Reading
Nov 15, 2009
On any given day, I'll have three or four books "in progress." I guess that's to say I read a lot, and often many different things at the same time.
This morning, I finished Julie and Julia: 365 Days, 524 Recipes, and 1 Tiny Apartment Kitchen, the book based upon Julie Powell's 2002-2003 blog, upon which the movie Julie and Julia was based. I haven't seen the movie, yet. While I'm not necessarily inspired to make a mess of my kitchen learning French cooking, I am fascinated at how such an insane project could help a young woman become who she is. And that holds for both these daring ladies.

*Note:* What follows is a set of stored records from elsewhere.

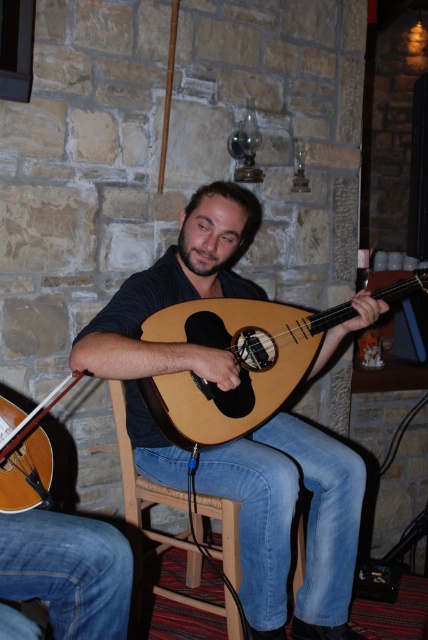
Question: Can you confirm if matte brown mandolin at center is positioned below wooden chair at center?

Choices:
 (A) yes
 (B) no

Answer: (B)

Question: Can you confirm if natural wood mandolin at center is thinner than wooden chair at center?

Choices:
 (A) yes
 (B) no

Answer: (B)

Question: Which object is the closest to the natural wood mandolin at center?

Choices:
 (A) matte brown mandolin at center
 (B) matte brown violin at lower left
 (C) wooden chair at center

Answer: (A)

Question: Which object appears closest to the camera in this image?

Choices:
 (A) natural wood mandolin at center
 (B) wooden chair at center

Answer: (A)

Question: Which point is farther to the camera?

Choices:
 (A) natural wood mandolin at center
 (B) matte brown mandolin at center

Answer: (A)

Question: Is natural wood mandolin at center in front of matte brown violin at lower left?

Choices:
 (A) no
 (B) yes

Answer: (A)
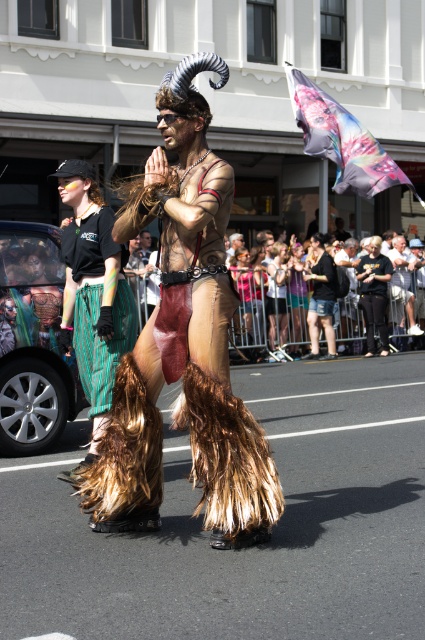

I'm also working my way through Ghost Rider: Travels on the Healing Road, which is both a travelogue and the story of one man's grief. Neil Peart journals his internal pain and external wonder, making his way toward some sort of peace with an unfair universe. The writing is lyrical and often painful; I have to take it in measured doses.
When I'm cooking in my kitchen, I'm listening my way through Alexander McCall Smith's series 44 Scotland Street, the adventures and misadventures of the residents of an Edinburgh apartment building. The stories are light, delightful, and equally humorous and poignant.
Next up is Shanghai Girls, the third novel from Lisa See, which again explores the lives of Chinese women whose destinies are often predicted by the era in which they lived and the traditions of strict and foreign culture.
And after, or maybe during, Shanghai Girls, I'll be dipping into C.E. Murphy's Walking Dead, the fourth novel in her Walker Papers series. These novels, set in Seattle, detail the mysterious adventures of Joanne Walker, a modern-day shaman and police detective. I think there are ghosts and zombies in this one!
Oh and let's not forget Find Your Strongest Life: What the Happiest and Most Successful Women Do Differently by Marcus Buckingham, which I am expecting any day now and will probably be writing more about as I read through.
So, I'm reading inspiring auto-biography, travelogue, literary AND science fiction, and some self-help. Goodness that's a lot of words.